Con ligera sonrisa salgo de la habitación, salgo del hotel, ahora si puedo decir que los rayos del sol dieron contra mi cara, suspirando camino un poco, hasta llegar al bar, que anoche visite, donde conocí al misterioso hombre, entrando llamo la atención del cantinero, que me sonríe amablemente.

Le ofrezco algo señor me dice el cantinero amigablemente, confirmando mi sospecha, no me reconoce, mas no me importa.
Si, tal vez……..sabe donde esta el hombre de avanzada edad, que estuvo anoche aquí, comiendo un sándwich le pregunto inmediatamente al no verlo
Disculpe señor, pero no tengo ni idea de quien es me responde extrañado y yo desconcertado lo miro, mas el no le da importancia y me invita a sentarme.
No……yo ya me iba, gracias de todos modos le digo y este asiente con la cabeza, salgo, algo contrariado, con miles de pensamientos en mi cabeza, unos mas que absurdos que otros, sobre la identidad de aquel hombre, pero ninguno lo bastante elocuente como para explicarlo.

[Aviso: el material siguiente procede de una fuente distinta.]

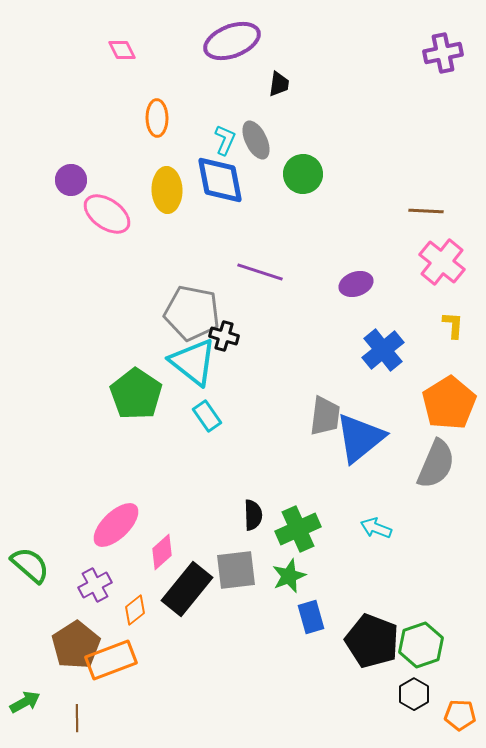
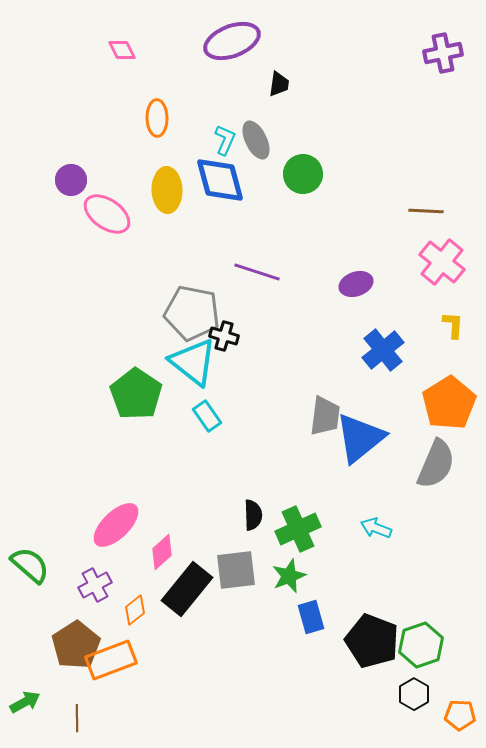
blue diamond at (220, 180): rotated 4 degrees counterclockwise
purple line at (260, 272): moved 3 px left
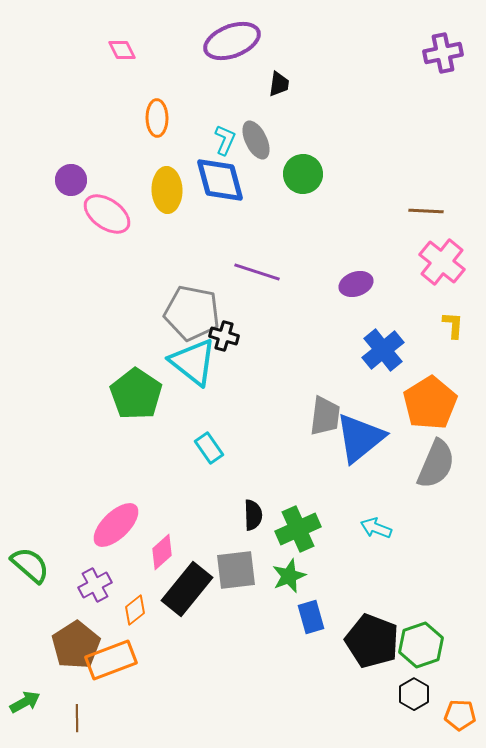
orange pentagon at (449, 403): moved 19 px left
cyan rectangle at (207, 416): moved 2 px right, 32 px down
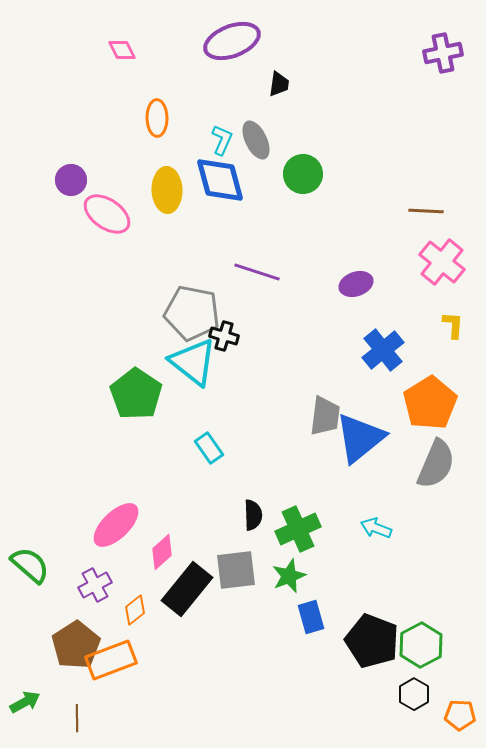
cyan L-shape at (225, 140): moved 3 px left
green hexagon at (421, 645): rotated 9 degrees counterclockwise
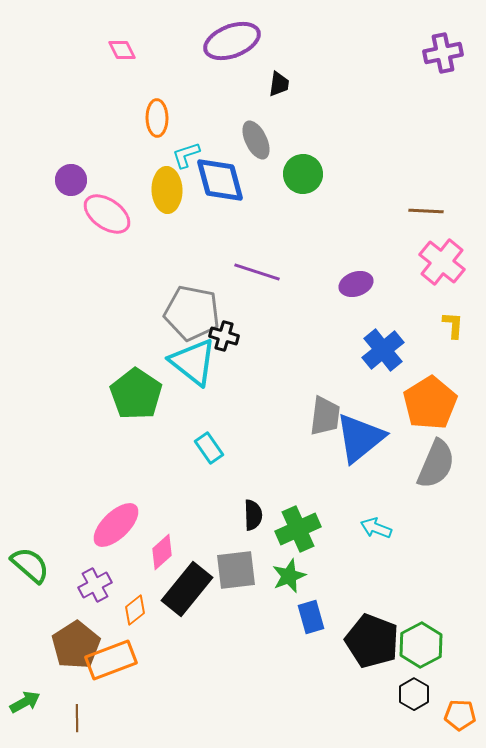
cyan L-shape at (222, 140): moved 36 px left, 15 px down; rotated 132 degrees counterclockwise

Camino sin parar, recorriendo lugares, ciudades, parques, tiendas, viendo todo tipo de personas, mas que todo muggles, de vez en cuando me topo con familias, y siempre mis pensamientos vuelan en Hermione.

Me pregunto que estará haciendo ahora, si me extraña, si esta preocupada, si ahora esta pensando en mi, como yo pienso en ella, si esta leyendo otra vez "Una Historia de Hogwarts", si esta luchando por defender a los elfos, si esta ayudándole a alguien con una tarea, pero mas que todo, si me esta esperando….

Con poco de dinero y bastante cansado llego al Diagon Alley, donde, junto con mi largo y calido abrigo, que también es negro, pase desapercibido.

Sin pensarlo dos veces llego a Gringgots, se encontraba algo vació, entrego mi llave a uno de los "amigables" duendes y rápidamente me llevan a mi bóveda, saco una considerada cantidad, lo suficiente para vivir bien un par de años e inmediatamente cambio un poco, por dinero muggle, una vez terminado y mas que todo abatido, a pesar de ser las 7:16 pm, decido buscar un hotel para pasar la noche y ya mañana podré verla.